### Activity
Copy each line from the data that has the word "lists" in it.

### Source material
=====
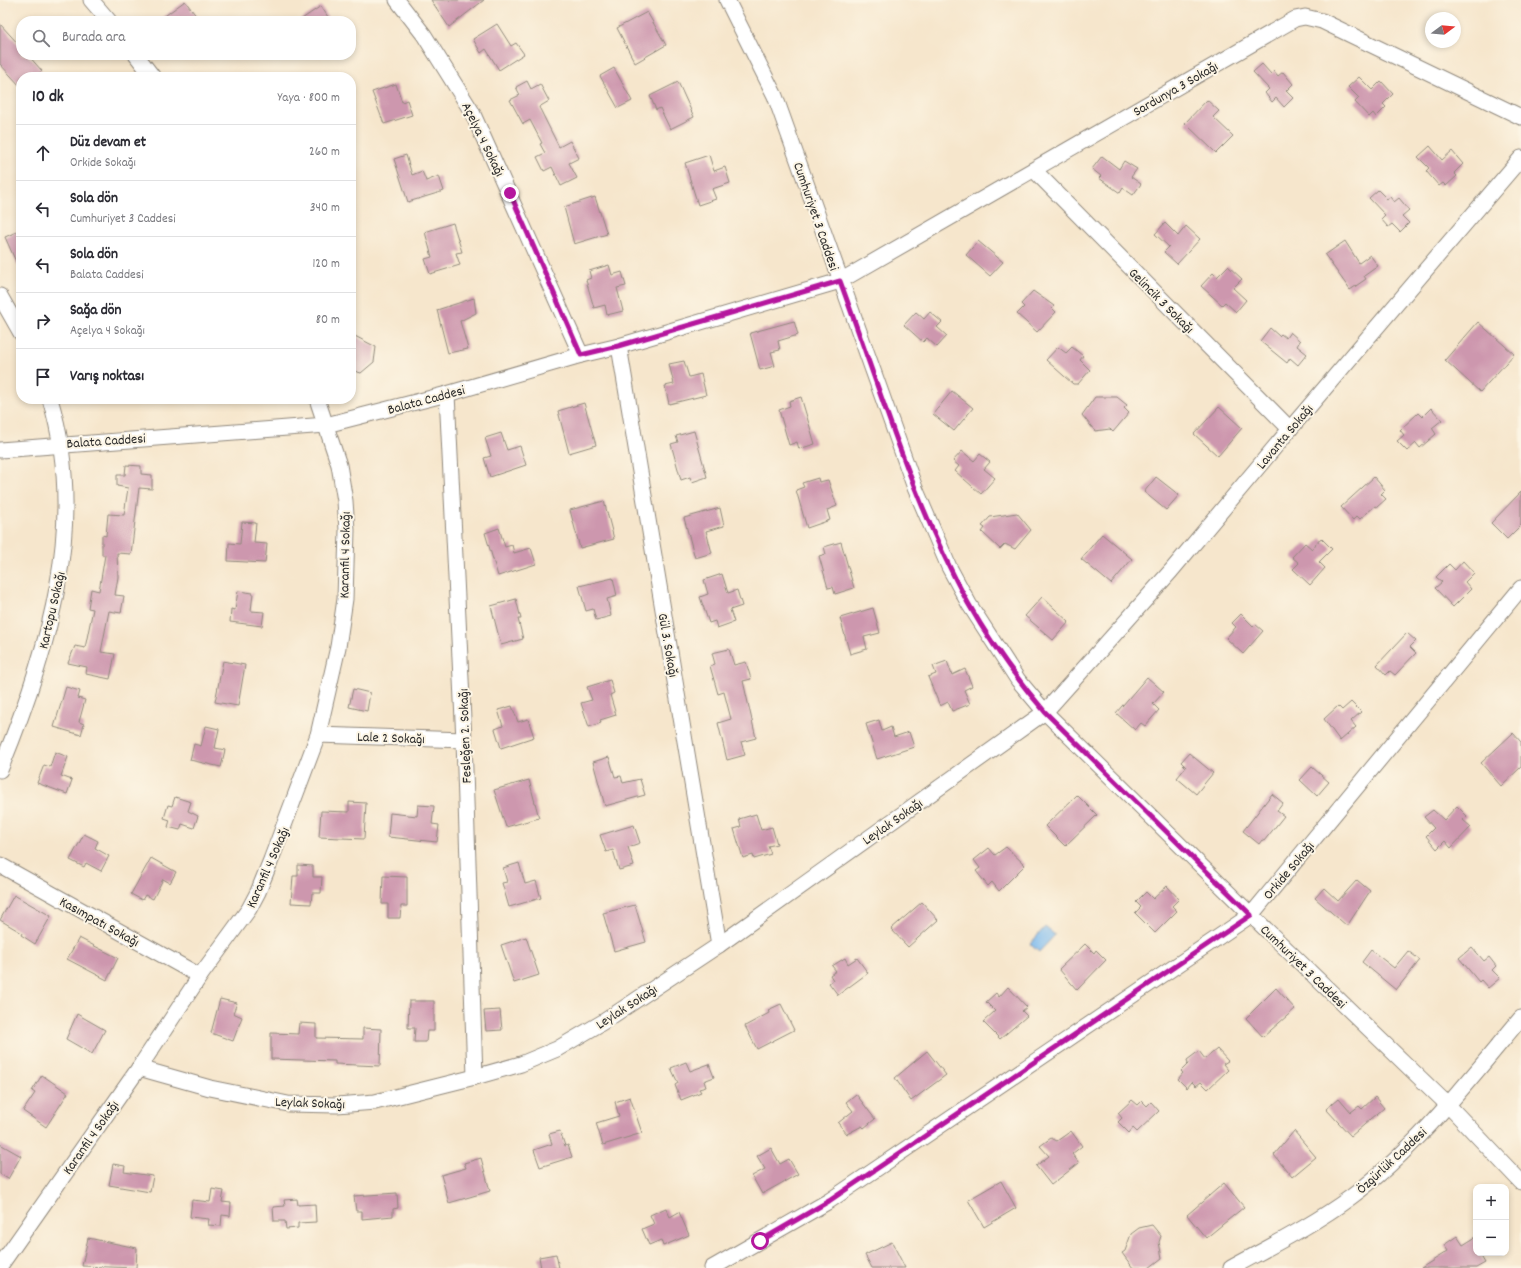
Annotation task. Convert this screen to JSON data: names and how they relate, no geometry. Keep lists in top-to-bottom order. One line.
=====
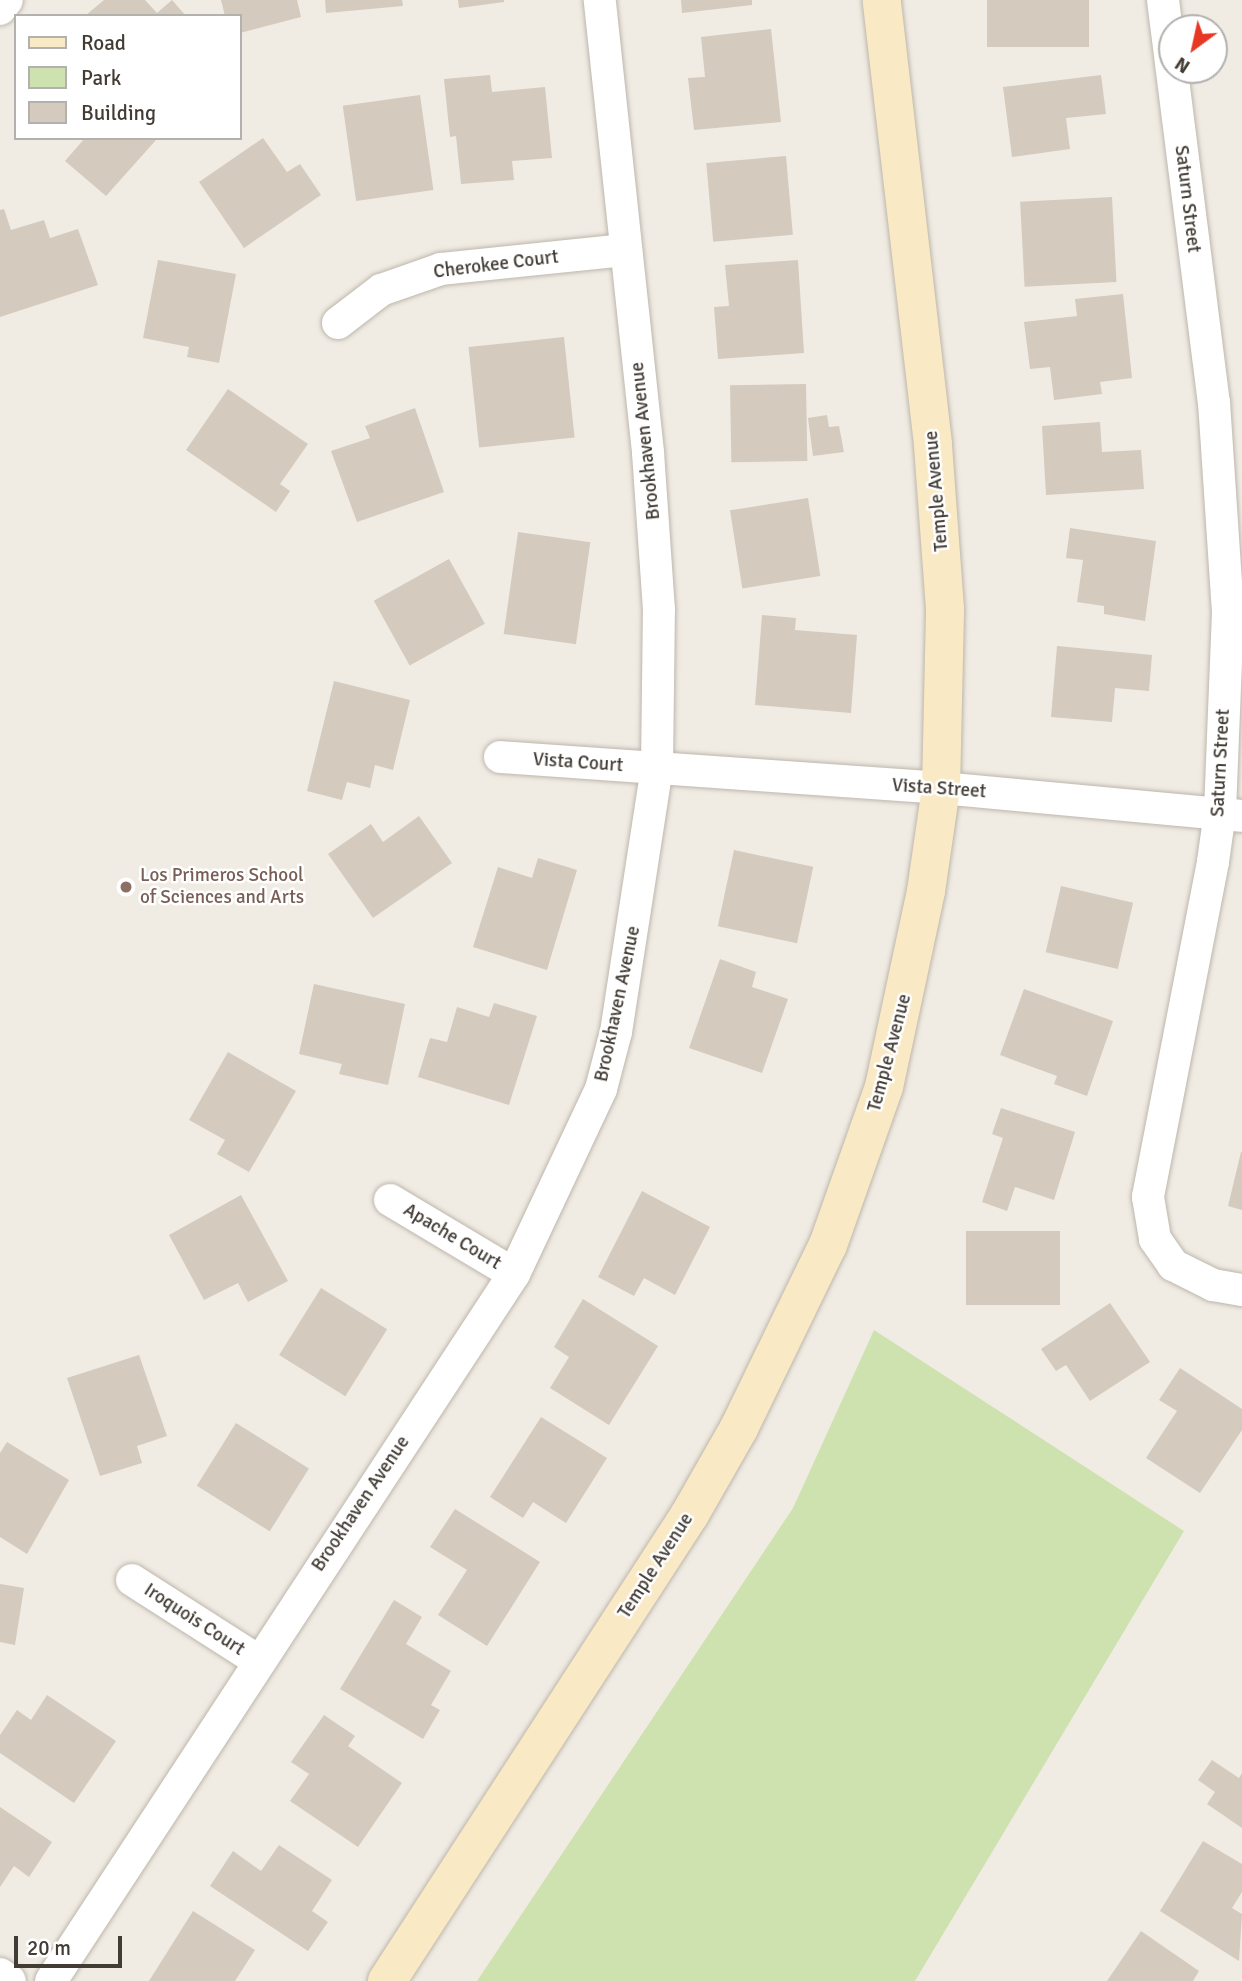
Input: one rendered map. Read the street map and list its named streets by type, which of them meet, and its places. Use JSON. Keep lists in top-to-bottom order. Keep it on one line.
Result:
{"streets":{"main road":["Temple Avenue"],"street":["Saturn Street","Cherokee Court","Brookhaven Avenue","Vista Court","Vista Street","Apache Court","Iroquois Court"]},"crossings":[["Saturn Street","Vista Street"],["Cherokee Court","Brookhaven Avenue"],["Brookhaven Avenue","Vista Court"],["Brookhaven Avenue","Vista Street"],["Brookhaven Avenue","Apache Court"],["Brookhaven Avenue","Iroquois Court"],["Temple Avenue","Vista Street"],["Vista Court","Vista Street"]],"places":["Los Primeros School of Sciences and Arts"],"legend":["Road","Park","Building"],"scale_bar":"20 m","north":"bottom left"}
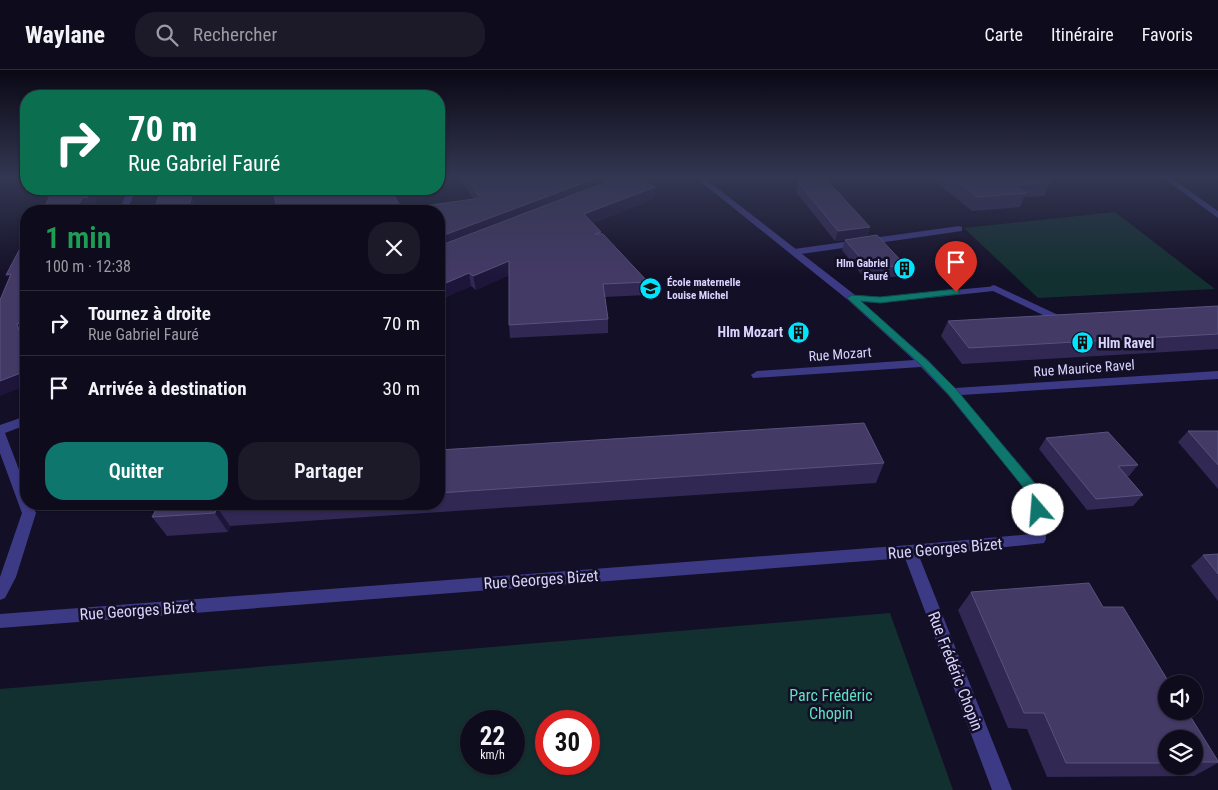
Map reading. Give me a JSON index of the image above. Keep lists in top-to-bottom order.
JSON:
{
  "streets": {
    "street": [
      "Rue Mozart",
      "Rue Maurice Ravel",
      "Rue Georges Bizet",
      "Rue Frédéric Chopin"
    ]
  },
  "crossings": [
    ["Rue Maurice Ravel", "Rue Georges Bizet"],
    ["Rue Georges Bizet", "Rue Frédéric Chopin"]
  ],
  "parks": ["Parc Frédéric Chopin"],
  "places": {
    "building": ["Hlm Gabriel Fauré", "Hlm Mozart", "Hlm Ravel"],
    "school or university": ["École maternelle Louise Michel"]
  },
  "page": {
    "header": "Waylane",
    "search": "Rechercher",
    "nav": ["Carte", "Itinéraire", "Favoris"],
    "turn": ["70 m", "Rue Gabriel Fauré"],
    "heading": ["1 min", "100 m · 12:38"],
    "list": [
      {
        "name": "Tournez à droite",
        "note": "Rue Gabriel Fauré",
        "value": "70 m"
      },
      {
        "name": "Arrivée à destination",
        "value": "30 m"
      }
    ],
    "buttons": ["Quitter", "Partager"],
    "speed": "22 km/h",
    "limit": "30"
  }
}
=====
### Expected answer
Annotation task. Convert this screen to JSON data: names and how they relate, no geometry. Keep lists in top-to-bottom order. One line.
Input: one rendered map. Read the street map and list its named streets by type, which of them meet, and its places. Use JSON. Keep lists in top-to-bottom order. Keep it on one line.
Map reading. Give me a JSON index of the image above. Keep lists in top-to-bottom order.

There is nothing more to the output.